To solve the problem, we need to find the value of \( \tan \theta \) given that \( ABCD \) is a square, \( K \) and \( L \) are points on side \( AB \), and \( AO = AK \) and \( BO = BL \) with \( \angle LOK = \theta \). ### Step-by-Step Solution: 1. **Define the Square**: Let the square \( ABCD \) have a side length of \( 2 \). Therefore, the coordinates of the points are: - \( A(0, 2) \) - \( B(2, 2) \) - \( C(2, 0) \) - \( D(0, 0) \) 2. **Identify Points K and L**: Since \( AO = AK \) and \( BO = BL \), let \( AO = AK = x \) and \( BO = BL = y \).

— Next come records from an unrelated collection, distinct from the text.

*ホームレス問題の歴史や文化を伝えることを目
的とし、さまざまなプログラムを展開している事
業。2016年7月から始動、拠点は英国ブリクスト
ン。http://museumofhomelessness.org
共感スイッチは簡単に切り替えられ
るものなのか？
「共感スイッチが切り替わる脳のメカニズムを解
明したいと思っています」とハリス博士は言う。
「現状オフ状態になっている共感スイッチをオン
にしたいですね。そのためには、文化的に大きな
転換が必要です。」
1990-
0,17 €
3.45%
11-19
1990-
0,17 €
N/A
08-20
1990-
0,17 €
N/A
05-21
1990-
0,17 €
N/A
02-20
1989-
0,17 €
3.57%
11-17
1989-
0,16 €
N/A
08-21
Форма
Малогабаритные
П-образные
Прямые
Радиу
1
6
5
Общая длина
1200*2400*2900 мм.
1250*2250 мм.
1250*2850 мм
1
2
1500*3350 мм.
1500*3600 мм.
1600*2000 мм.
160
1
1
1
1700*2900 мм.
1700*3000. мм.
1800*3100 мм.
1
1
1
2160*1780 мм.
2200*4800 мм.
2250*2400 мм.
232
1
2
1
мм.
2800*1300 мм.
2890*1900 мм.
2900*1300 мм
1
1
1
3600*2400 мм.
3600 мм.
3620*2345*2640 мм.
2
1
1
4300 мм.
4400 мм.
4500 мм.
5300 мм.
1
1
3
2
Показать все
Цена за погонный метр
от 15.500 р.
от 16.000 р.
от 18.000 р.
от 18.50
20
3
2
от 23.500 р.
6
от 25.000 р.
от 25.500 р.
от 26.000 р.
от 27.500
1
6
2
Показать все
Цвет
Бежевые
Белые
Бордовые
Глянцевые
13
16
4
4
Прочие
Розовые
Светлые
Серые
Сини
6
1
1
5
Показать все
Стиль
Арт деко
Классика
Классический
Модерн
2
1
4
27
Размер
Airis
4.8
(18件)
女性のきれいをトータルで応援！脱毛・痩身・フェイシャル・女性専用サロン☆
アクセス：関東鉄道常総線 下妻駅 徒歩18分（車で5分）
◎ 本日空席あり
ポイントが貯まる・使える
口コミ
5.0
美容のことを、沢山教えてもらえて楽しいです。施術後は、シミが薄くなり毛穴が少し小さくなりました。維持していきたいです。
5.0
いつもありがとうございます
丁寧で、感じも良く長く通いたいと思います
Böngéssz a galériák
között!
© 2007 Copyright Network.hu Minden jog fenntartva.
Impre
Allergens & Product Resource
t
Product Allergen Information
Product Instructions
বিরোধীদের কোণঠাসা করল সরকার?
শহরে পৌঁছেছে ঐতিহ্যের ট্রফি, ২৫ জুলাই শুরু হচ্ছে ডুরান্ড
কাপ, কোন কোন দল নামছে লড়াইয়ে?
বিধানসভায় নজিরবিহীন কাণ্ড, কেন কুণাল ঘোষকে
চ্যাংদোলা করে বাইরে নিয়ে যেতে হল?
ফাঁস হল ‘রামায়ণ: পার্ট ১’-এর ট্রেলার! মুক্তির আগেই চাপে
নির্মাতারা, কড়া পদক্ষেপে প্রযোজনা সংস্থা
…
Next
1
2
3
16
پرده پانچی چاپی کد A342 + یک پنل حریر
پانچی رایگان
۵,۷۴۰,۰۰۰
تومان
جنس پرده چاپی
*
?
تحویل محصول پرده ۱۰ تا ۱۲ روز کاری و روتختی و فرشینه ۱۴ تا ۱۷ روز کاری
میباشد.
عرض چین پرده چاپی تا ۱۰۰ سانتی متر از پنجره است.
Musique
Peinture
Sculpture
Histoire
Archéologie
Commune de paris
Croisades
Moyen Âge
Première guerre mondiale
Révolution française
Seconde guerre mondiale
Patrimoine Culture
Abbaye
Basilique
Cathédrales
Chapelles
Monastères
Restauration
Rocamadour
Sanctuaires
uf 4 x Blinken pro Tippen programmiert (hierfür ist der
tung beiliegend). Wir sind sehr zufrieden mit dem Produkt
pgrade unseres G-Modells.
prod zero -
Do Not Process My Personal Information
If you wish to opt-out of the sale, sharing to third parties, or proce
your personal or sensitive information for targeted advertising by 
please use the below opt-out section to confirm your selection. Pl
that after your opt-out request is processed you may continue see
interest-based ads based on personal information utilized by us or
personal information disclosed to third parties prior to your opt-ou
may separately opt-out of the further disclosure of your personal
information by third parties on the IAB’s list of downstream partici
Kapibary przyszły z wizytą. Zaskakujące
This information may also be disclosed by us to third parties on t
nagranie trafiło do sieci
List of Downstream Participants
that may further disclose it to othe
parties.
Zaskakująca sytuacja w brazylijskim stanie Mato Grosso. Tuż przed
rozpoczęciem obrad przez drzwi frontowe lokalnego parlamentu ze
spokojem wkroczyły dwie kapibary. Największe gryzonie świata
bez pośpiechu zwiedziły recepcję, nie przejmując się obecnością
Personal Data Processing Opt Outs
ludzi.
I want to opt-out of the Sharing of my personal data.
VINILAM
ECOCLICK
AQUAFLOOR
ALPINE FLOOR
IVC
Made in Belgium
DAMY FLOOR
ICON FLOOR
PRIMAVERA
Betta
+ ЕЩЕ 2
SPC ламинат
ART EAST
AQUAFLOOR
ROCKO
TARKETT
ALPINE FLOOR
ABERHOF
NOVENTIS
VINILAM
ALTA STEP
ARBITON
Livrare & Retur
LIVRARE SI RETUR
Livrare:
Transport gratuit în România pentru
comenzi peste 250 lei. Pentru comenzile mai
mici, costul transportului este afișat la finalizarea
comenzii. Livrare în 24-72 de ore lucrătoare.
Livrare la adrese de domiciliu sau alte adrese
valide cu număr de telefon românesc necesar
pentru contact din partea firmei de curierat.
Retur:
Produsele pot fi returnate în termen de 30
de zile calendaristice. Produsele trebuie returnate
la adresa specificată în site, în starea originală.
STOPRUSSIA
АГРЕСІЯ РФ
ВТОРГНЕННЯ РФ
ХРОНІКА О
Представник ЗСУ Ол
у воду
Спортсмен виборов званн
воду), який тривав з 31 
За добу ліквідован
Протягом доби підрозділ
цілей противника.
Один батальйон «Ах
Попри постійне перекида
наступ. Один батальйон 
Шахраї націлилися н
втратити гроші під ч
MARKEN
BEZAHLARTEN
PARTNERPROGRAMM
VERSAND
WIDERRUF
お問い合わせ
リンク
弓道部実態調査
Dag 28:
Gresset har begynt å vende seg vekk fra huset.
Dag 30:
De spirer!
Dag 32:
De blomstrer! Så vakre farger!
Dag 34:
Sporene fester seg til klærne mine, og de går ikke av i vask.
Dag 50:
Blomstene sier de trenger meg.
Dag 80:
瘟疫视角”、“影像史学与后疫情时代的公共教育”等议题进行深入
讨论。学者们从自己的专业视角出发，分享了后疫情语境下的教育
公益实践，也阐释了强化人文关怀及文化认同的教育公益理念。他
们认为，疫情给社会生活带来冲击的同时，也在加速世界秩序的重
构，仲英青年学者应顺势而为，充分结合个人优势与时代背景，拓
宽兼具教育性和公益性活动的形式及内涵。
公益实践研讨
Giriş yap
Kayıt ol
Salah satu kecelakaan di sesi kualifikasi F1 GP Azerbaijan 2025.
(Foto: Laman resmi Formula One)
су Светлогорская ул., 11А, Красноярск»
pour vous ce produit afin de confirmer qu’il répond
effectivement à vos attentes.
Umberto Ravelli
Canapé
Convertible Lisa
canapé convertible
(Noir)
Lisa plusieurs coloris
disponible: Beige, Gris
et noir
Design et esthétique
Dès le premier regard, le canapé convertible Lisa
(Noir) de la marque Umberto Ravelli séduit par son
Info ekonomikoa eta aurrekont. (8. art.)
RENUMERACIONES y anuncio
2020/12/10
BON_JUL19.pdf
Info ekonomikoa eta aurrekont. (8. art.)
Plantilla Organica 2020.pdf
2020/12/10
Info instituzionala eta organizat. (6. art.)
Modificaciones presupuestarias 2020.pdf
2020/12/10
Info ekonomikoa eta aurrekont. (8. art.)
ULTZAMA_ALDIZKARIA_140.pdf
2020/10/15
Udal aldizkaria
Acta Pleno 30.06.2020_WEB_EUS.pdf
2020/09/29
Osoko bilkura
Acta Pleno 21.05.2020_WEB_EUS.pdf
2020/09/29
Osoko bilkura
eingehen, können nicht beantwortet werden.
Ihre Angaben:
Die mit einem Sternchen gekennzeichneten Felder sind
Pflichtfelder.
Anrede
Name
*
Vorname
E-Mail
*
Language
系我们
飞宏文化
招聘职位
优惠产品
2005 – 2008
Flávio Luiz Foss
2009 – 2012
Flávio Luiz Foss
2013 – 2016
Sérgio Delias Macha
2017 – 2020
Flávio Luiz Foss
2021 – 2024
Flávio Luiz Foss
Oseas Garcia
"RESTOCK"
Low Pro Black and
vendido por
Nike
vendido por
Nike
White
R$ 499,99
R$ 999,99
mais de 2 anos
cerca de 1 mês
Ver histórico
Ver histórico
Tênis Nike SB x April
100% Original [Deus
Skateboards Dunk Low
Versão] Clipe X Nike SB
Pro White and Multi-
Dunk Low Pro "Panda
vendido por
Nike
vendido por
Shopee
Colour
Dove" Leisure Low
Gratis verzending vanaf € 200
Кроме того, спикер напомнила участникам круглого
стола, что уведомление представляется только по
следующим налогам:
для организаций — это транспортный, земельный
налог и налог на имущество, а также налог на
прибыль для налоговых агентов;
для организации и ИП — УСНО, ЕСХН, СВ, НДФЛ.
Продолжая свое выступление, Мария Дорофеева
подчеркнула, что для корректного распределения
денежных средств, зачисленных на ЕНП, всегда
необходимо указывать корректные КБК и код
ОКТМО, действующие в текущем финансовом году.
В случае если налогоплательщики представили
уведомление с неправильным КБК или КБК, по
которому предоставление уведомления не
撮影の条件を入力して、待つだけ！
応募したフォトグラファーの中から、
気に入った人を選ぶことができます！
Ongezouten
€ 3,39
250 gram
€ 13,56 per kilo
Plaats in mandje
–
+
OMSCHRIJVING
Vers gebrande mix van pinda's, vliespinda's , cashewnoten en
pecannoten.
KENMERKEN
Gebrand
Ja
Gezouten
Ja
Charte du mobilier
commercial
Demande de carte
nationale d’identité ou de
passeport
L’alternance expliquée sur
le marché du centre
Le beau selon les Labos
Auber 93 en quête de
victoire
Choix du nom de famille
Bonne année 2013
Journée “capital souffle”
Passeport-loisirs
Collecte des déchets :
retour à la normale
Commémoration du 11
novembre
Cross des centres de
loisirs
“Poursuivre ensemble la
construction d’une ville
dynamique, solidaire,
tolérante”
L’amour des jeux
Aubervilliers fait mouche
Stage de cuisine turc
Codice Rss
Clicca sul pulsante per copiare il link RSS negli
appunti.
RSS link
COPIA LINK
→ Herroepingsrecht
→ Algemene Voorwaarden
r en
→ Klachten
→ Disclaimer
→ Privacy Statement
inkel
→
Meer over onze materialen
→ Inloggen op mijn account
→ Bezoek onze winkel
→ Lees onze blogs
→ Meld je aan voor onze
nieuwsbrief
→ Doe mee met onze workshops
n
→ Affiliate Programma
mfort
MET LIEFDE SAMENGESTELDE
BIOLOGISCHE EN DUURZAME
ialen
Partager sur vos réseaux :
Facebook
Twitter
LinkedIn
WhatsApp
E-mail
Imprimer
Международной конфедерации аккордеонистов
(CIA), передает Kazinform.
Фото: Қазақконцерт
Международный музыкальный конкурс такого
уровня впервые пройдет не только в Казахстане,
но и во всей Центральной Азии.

Thus, the coordinates of points \( K \) and \( L \) can be defined as: - \( K(0, 2 - x) \) - \( L(2, 2 - y) \) 3. **Find the Coordinates of O**: The center \( O \) of the square \( ABCD \) is the midpoint of the diagonal \( AC \). Therefore, the coordinates of \( O \) are: \[ O\left(1, 1\right) \] 4. **Calculate the Lengths**: The lengths \( OK \) and \( OL \) can be calculated using the distance formula: - \( OK = \sqrt{(1 - 0)^2 + (1 - (2 - x))^2} = \sqrt{1 + (x - 1)^2} \) - \( OL = \sqrt{(1 - 2)^2 + (1 - (2 - y))^2} = \sqrt{1 + (y - 1)^2} \) 5. **Use the Angle Definition**: From the triangle \( LOK \), we know that: \[ \tan \theta = \frac{LM}{OL} \] where \( LM \) is the length of the line segment between points \( L \) and \( K \). 6. **Calculate LM**: The length \( LM \) can be calculated as: \[ LM = \sqrt{(2 - 0)^2 + ((2 - y) - (2 - x))^2} = \sqrt{4 + (x - y)^2} \] 7. **Substituting into the Tangent Formula**: We can now substitute the values into the tangent formula: \[ \tan \theta = \frac{\sqrt{4 + (x - y)^2}}{\sqrt{1 + (x - 1)^2}} \] 8. **Simplifying the Expression**: To find \( \tan \theta \), we can simplify this expression further based on the values of \( x \) and \( y \). If we assume \( x = y \), then: \[ \tan \theta = \frac{\sqrt{4}}{\sqrt{1}} = 2 \] ### Conclusion: Thus, the value of \( \tan \theta \) is \( 2 \).